There's also a perception - right or wrong - that Kodak is afraid its digital business will take a big bite out of the silver-halide film business that has been immensely profitable.
"Every time they turn the corner it seems like it conflicts with their silver-halide business," said Len Wegner, a marketing manager in Intel's PC Imaging business.
Yet Kodak's film business actually could be a competitive advantage, if used correctly. Under Kodak's "digitization" plan, pictures shot on film are scanned into digital form - where they can be e-mailed, customized and stored on a diskette, compact disc or memory card. The images can even be printed out as a picture, a poster-sized photograph or just viewed on a computer screen.
Digitization could be the intermediate step between the all-film world of yesterday and the all-digital one of tomorrow.
Kodak has the broadest and best-rated line of digital cameras in the industry, sells several scanners, and makes consumables such as photographic paper for inkjet printers, thermal dyes for its commercial printers, and writable CD discs.
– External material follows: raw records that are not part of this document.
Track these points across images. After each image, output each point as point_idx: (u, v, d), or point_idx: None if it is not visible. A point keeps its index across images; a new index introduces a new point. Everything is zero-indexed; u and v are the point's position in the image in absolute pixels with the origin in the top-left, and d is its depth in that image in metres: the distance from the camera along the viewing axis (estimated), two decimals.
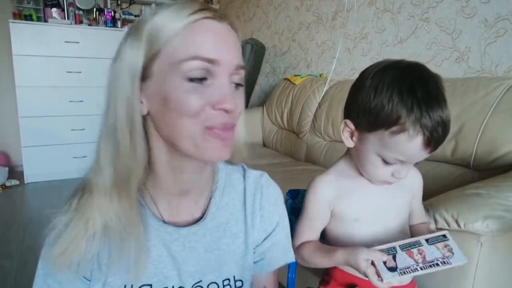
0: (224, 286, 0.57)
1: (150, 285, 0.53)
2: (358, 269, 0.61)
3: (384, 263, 0.60)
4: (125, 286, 0.52)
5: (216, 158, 0.50)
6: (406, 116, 0.57)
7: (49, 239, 0.51)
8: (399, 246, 0.62)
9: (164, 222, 0.55)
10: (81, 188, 0.52)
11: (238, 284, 0.58)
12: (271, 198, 0.63)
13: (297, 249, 0.75)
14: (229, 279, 0.58)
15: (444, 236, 0.63)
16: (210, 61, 0.45)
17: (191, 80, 0.45)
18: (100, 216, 0.49)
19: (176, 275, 0.55)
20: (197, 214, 0.58)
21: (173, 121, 0.46)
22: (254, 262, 0.62)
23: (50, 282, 0.52)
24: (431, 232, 0.67)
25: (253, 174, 0.63)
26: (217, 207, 0.59)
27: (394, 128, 0.58)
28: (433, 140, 0.58)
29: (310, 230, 0.75)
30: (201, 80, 0.45)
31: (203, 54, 0.44)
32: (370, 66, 0.65)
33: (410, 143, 0.58)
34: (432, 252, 0.61)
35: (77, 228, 0.49)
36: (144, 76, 0.47)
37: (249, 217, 0.60)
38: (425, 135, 0.57)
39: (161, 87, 0.46)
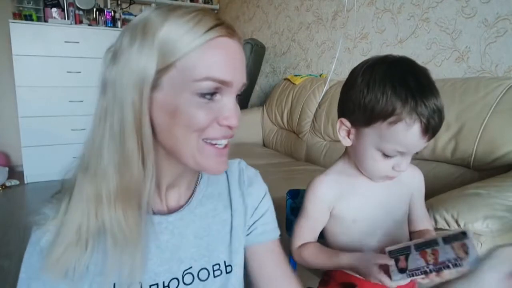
0: (214, 271, 0.58)
1: (140, 282, 0.53)
2: (370, 275, 0.61)
3: (397, 263, 0.58)
4: (114, 285, 0.51)
5: (216, 172, 0.52)
6: (402, 106, 0.58)
7: (38, 246, 0.49)
8: (414, 245, 0.59)
9: (154, 213, 0.56)
10: (68, 189, 0.50)
11: (228, 269, 0.59)
12: (253, 178, 0.66)
13: (297, 250, 0.75)
14: (219, 264, 0.59)
15: (464, 233, 0.56)
16: (224, 83, 0.46)
17: (203, 96, 0.46)
18: (96, 221, 0.48)
19: (167, 269, 0.55)
20: (183, 203, 0.59)
21: (178, 134, 0.47)
22: (248, 235, 0.63)
23: (34, 286, 0.50)
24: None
25: (232, 163, 0.66)
26: (203, 195, 0.61)
27: (391, 119, 0.59)
28: (431, 127, 0.59)
29: (309, 231, 0.75)
30: (212, 95, 0.47)
31: (218, 76, 0.46)
32: (359, 65, 0.65)
33: (408, 132, 0.59)
34: (447, 252, 0.56)
35: (69, 236, 0.47)
36: (153, 86, 0.46)
37: (236, 202, 0.62)
38: (422, 123, 0.58)
39: (170, 100, 0.46)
But it doesn't make or market printers, which most experts say represents a huge hole in its product line.
One way for Kodak to catch up would be to buy a printer company, several Silicon Valley insiders say. One suggestion: Lexmark Corp., the IBM spin-off that has won kudos for carving out a spot in this very tough market. Kodak Chief Executive George Fisher has said his company may have to make its own printers, or at least strike a deal with another company to make one under Kodak's brand name. Those could be bundled with Kodak's cameras or scanners.
But the key ingredient of a Kodak digital elixir may be the Kodak Picture Network, which went "live" in August. The network is designed to one day be a miniature online community that will let consumers store their pictures online, print them out at home and e-mail them to friends.
Unfortunately, Kodak's digital strategy is taking a worrisome amount of time to take shape.
"This is a fast-moving market," Kodak's Shih said. "It's a very competitive marketplace. And it's not very forgiving of mistakes. So it's a challenging opportunity."
Kodak is spending more than $500 million - an amount equal to about one-third of its annual $1.5 billion in digital-related sales - on research and development. At 33%, that ratio of R&D-to-sales is far greater than Microsoft's (17%), Intel's (9%) and networker Cisco Systems Inc. (10%) - causing some Wall Street analysts to hyperventilate. That's about 10 times what H-P is spending, Kodak's Fisher has said. But that high level of investment also underscores that digital photography is still very much a startup business and that R&D spending has to be very carefully focused, Kodak's Shih said.
There's plenty of room for Kodak to be a player in digital photography, particularly because of all that technology simmering in its research labs. Kodak's technology and deep talent pool is a strength, says H-P's Lynch, who has worked with many Kodakers.
But capitalizing on that technology may require an overhaul of its corporate culture. Kodak CEO Fisher, who previously headed Motorola Inc., and D&AI President Shih, who joined Kodak from Silicon Graphics Inc., "have the technology mindset to be successful if they can institute that throughout that huge company," H-P's Lynch said. "If they don't, they won't be around for the long term."
Kodak may need to take a hint from H-P and do some evangelizing of its own, harkening back to Eastman's successful mantra: "You press the button, we do the rest." Indeed, it needs to find a way to tell consumers the story of its digital photography business just as simply as Eastman did.
Said H-P's Lynch: "They talk about Kodak color management. That's not meaningful to my mother."